8. When and where predicates lead to conflict in terms of definitions and meaning A, B can perform an empirical survey (The cat is on the table vs. The cat is not on the table) when needed for complex predicates, definitions, or expressions.

Most of these disputes will be disagreements about state representations (as opposed to conceptual stipulation).

1. A, B can assign levels of confidence (if it's desired) to indicate the strength of their confidence in some definition being accurate or true.

Now:

1. A, B get into a dispute (The cat was on the table at 2PM vs. The cat was not on the table at 2PM).
2. Suppose A, B begin to argue about what happened at a certain time (let's assume that a sequence of events has been defined).
3. We will be able to employ straightforward automated proving from this set of definitions (as if they were axioms - à la soundness and decideability) to verify which person is correct.
4. Statistical methods can be employed where evidence is missing, where definitions are incomplete, or where confidence is not high.

Key Takeways:

1. The participants must agree to some stable set of definitions.
2. A formal language must exist to express all states defined or expressed above. It must be rich enough to meaningful capture all relevant points of data and powerful enough to do so in succinctly and efficiently. (The received wisdom is that second-order representations are required to express the axioms of basic Set Theory.)

That's just Set Theory and doesn't include higher areas of mathematics, complex human dynamics (which most people commonly hold cannot be expressed mathematically), etc.

1. Every term must be unambiguously defined - must have a distinct logical form or range of determinate logical forms.

Some approaches to these kinds of problems involve text translation and processing (to generate the models). What if one started directly with the formal language and models?

What about the submission of new facts - e.g. refining the models, definitions, or adding new ones? What process best adjudicates this process?
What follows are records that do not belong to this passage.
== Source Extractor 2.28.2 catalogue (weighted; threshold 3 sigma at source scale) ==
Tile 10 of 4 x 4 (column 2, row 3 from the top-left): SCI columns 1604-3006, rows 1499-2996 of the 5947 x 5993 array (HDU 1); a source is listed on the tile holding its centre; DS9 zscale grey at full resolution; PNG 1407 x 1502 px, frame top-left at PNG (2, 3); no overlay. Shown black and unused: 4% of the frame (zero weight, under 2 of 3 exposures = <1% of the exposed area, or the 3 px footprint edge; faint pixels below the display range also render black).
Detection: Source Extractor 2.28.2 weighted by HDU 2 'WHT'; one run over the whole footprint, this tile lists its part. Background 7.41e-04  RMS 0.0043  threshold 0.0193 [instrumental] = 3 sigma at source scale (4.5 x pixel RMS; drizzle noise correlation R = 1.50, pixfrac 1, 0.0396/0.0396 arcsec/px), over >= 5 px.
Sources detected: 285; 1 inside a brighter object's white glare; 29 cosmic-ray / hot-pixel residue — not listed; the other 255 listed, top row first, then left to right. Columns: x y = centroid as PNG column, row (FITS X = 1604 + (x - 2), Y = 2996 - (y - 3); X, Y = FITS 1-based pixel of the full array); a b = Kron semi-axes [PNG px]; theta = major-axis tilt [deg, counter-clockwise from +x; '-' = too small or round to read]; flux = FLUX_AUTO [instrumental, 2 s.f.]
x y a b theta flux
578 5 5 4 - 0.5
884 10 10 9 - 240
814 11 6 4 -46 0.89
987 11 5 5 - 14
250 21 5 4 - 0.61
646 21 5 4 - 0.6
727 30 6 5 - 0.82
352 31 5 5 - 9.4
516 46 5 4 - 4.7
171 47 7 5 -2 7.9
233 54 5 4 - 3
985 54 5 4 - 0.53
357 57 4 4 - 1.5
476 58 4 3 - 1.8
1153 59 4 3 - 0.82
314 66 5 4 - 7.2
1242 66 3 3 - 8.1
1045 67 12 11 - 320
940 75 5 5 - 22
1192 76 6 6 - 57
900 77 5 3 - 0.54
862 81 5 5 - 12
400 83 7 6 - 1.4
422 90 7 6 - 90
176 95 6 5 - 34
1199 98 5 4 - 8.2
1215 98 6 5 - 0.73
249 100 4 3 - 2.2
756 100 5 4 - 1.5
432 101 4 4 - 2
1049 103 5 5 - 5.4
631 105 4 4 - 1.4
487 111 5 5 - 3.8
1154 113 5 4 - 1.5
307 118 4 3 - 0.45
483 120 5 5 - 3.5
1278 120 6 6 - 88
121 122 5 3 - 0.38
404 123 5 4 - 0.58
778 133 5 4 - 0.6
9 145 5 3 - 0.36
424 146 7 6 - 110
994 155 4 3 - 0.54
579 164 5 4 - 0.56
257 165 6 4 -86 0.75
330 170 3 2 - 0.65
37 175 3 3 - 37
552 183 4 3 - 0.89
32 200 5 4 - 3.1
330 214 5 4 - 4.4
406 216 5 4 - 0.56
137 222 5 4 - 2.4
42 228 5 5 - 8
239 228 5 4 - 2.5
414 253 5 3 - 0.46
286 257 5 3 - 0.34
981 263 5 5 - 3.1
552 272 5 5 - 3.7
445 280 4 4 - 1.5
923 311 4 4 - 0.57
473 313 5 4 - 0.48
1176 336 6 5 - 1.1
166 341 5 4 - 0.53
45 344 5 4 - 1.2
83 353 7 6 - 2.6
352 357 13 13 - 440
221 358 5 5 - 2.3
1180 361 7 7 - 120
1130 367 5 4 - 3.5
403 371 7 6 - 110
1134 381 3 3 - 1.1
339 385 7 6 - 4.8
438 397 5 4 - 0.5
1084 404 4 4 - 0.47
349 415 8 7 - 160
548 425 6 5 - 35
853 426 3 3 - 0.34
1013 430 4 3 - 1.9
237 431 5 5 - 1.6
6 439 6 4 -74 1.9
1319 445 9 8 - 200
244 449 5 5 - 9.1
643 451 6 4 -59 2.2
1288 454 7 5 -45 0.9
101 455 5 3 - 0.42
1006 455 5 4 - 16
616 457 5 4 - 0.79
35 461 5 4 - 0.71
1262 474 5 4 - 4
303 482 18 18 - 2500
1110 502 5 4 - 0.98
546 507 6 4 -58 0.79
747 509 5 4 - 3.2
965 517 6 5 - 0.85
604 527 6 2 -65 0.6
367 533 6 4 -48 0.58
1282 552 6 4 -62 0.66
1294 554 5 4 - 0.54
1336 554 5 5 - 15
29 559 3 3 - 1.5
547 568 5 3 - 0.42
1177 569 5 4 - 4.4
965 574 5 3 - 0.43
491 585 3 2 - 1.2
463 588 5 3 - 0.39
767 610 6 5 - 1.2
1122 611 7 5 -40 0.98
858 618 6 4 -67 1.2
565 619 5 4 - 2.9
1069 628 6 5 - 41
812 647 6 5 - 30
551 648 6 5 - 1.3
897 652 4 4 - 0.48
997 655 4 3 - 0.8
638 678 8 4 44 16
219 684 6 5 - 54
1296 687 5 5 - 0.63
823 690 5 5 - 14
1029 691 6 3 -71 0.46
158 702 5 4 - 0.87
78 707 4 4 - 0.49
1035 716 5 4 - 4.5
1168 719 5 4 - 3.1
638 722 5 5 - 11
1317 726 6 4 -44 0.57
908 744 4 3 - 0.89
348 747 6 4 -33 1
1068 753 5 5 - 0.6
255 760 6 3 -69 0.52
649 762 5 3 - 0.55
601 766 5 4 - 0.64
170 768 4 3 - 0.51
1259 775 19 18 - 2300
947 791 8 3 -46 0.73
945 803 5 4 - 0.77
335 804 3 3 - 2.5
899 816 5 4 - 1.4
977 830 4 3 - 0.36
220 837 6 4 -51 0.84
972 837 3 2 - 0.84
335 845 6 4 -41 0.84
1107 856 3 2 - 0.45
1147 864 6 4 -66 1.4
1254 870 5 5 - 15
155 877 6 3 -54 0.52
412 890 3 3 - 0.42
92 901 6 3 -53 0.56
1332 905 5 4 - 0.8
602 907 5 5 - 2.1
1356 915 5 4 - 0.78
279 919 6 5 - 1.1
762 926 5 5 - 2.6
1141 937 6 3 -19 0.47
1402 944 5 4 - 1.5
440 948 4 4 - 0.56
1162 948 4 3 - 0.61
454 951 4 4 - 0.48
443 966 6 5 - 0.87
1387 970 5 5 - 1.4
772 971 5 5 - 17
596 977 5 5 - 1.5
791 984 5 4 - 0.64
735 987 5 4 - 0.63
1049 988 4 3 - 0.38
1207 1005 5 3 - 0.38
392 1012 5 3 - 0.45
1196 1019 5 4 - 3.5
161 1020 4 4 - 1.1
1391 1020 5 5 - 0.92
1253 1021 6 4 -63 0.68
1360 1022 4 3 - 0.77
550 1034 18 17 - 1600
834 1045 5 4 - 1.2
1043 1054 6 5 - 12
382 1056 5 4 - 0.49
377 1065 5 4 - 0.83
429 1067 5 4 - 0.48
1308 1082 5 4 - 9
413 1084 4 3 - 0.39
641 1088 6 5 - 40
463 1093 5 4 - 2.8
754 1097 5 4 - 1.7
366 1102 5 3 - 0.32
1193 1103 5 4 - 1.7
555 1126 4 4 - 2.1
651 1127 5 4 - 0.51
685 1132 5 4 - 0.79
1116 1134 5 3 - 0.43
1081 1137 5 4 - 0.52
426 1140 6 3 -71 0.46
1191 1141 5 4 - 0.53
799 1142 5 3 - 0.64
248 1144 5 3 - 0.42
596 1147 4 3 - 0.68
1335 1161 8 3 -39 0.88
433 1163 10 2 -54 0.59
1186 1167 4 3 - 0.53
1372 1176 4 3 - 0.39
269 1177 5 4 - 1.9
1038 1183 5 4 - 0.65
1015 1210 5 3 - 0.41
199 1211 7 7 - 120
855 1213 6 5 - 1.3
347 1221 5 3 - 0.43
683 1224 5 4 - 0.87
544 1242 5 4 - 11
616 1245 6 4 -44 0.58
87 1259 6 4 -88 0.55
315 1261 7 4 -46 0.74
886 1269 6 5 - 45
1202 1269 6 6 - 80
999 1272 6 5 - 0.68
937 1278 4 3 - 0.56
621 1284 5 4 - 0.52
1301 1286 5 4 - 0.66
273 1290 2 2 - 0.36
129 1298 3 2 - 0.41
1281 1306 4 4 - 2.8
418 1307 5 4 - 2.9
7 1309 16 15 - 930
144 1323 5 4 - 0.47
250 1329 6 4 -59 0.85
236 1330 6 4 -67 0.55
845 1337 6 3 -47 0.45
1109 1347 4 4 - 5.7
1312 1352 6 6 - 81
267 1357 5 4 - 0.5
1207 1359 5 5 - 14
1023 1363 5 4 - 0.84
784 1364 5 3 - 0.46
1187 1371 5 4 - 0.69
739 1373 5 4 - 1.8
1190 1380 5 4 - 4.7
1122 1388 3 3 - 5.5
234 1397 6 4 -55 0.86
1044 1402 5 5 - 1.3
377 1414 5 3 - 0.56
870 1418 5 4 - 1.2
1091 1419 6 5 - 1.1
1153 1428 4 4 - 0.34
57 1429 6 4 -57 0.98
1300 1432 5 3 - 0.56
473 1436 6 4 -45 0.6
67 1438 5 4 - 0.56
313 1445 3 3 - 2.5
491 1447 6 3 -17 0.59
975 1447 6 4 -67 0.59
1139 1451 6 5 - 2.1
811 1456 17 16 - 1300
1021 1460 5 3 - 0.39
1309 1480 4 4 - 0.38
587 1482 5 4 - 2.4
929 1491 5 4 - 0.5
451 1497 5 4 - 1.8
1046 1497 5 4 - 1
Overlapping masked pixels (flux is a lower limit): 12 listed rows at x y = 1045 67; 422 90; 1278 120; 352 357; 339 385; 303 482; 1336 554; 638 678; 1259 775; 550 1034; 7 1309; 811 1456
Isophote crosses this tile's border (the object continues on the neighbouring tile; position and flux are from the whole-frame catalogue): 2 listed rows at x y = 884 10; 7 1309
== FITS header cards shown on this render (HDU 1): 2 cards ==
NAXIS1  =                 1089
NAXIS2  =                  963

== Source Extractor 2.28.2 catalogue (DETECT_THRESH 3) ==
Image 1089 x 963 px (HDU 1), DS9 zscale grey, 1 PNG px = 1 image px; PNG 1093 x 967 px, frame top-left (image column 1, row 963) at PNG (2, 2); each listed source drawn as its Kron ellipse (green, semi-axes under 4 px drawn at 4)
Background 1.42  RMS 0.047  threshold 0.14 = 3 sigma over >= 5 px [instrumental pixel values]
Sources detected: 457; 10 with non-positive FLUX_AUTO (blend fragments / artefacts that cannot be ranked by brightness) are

Some related ideas were previously sketched out here.

## Practical Applications

1. Truth and Falsity Detection - is a single declarative statement true or false?
2. Theory and Model Verification - is a theory (in the formal Model-Theoretic sense - e.g. as a class of well-formed sentences expressed in a formal grammar).
3. Truth Filtering - the application of multiple statistical methods to provide various overlaying metrics to assess the credibility of a statement or theory. One of the key fears about a singular truth system is that one system would rule them all. Instead, multiple systems are used and overlaid to generate a range of evaluations (potentially one for each system - these can also be combined to give an aggregate evaluation).
4. Debate resolute - settle arguments on the basis of some agreed upon base assumptions.
5. Legal dispute resolution - compare two sets of statements and determine which is more likely to be true.
6. Structured News - facts (but not opinions about them nor how they are expressed) would be verified across news platforms. This is currently present for stock and a lot of financial data through templating platforms like Automated Insights.